## PROBLEMS TO WORK ON
**1.** Using the news report on the police shooting of Saheed Vassell, answer each question:
(a) According to the NYPD's later statement, what was Vassell carrying?
(b) What work did Vassell's father say his son sometimes did?
(c) How is Nora Ford related to Vassell?
**2.** Extend the news report on the police shooting of Saheed Vassell, starting after its final sentence.

## PASSAGE
================================

CROWN HEIGHTS, Brooklyn (WABC) -- The parents of Saheed Vassell are expressing anger and outrage over the NYPD shooting death of their son.



The NYPD said officers responding to reports of a man threatening people with a gun on Wednesday fatally shot Vassell, but later said he was carrying a metal pipe that had been mistaken for a firearm.



Vassell's father, Eric, said police acted too quickly and need better training, but admits he can see how the surveillance picture of him holding the pipe may have caused panic.



"Police had a choice, they always have a choice," he said. "They should not train them to kill. They should train them to protect life, to save life."



He said his son was bipolar, but not on medication. He doesn't know why he had that pipe but said he sometimes worked as a welder.


Eric Vassell says the NYPD did not need to kill his son

Lorna Vassell, his mother, is furious with police.



"I'm really angry," she told Eyewitness News reporter Derick Waller. "I'm really upset, because police did not have to shoot my son down like that."


Lorna Vassell believes police did not need to shoot her son to kill him

Vassell's aunt, Nora Ford, echoed those remarks.



"I feel like I could kill them myself," Ford said. "That's how angry I am. They took one of my family."

================================

## SUPPLIED RECORDS

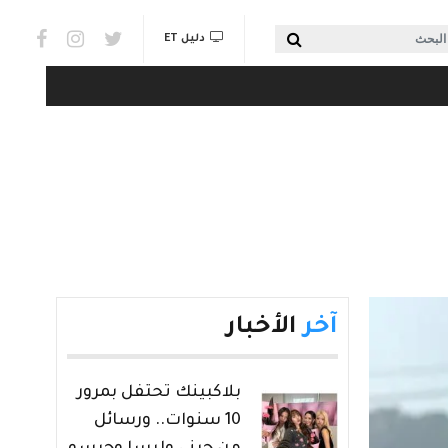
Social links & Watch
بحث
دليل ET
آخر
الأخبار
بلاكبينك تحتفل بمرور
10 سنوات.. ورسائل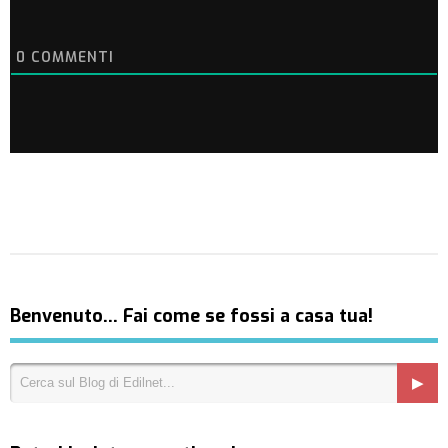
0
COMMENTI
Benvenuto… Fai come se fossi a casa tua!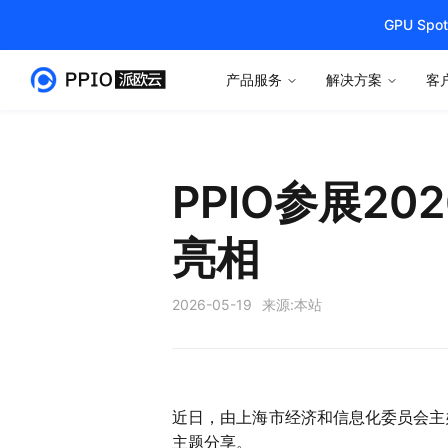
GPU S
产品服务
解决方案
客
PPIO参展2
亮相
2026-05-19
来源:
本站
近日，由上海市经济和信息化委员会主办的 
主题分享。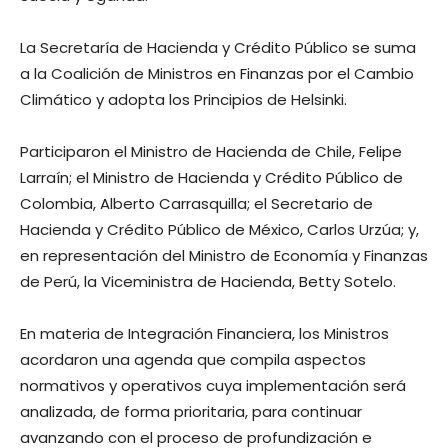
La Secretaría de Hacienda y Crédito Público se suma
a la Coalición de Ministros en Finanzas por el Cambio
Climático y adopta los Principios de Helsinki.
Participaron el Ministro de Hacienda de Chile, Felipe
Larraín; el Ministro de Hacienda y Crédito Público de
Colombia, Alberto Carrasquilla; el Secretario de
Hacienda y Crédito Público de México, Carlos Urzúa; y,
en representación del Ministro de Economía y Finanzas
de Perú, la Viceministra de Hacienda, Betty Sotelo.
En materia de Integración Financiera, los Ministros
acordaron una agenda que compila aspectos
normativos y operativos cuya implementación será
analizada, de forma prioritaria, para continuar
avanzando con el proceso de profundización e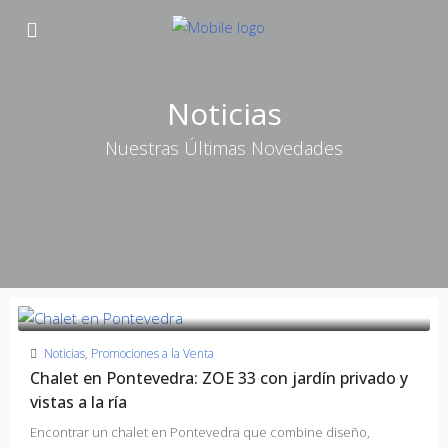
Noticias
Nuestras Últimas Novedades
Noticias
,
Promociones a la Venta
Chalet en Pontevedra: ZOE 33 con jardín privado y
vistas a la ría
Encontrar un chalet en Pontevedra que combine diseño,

================================

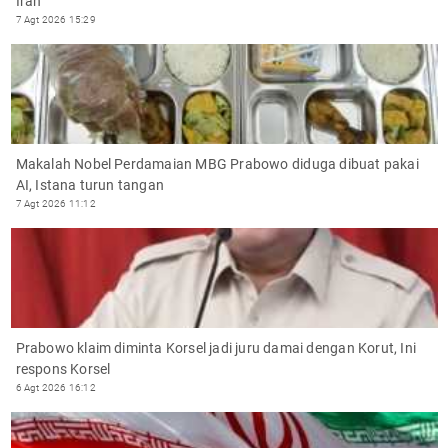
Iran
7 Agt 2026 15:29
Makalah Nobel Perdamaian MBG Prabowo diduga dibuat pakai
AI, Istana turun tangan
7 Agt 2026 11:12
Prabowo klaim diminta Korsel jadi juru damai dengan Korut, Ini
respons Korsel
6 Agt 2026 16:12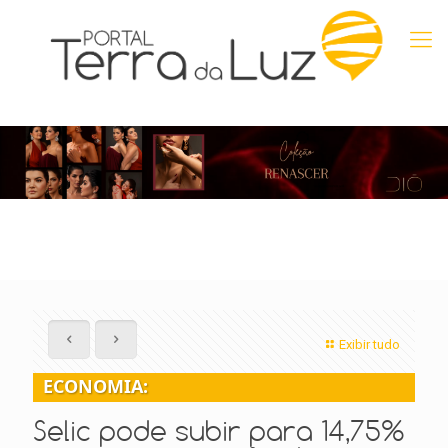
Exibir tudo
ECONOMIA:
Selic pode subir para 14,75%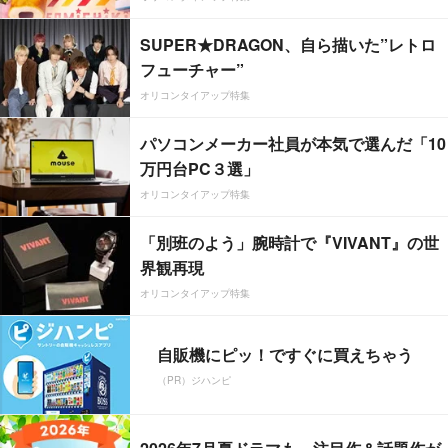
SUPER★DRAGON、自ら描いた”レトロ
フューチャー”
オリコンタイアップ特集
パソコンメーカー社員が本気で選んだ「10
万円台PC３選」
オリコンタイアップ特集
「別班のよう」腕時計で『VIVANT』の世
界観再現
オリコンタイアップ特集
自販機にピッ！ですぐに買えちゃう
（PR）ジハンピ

================================

## ANSWERS TO THE PROBLEMS
**1.**
(a) A metal pipe that had been mistaken for a firearm.
(b) He sometimes worked as a welder.
(c) She is his aunt.

**2.**
Derick Waller talked to the aunt of Saheed Vassell, the suspect shot and killed by NYPD

Vassell was well-known to everyone on Utica Avenue.



He was known for struggling with mental health issues. People say he was harmless, and that the police should have known that too.



His death sent tensions high with officers on the scene in Crown Heights.



"Shoot me too," one resident said. "And officer, stop murdering our people. How's that sound?"



"He don't trouble nobody, but he always do this, like he's shooting and all that," another said. "Maybe that's why they do all that shooting? I don't know. But they shouldn't shoot him for no reason at all."



Neighborhood residents say Vassell would go to the store for you if you asked him. At most, they say he would ask for a quarter or a cigarette.



His cousin said he leaves behind a teenage son.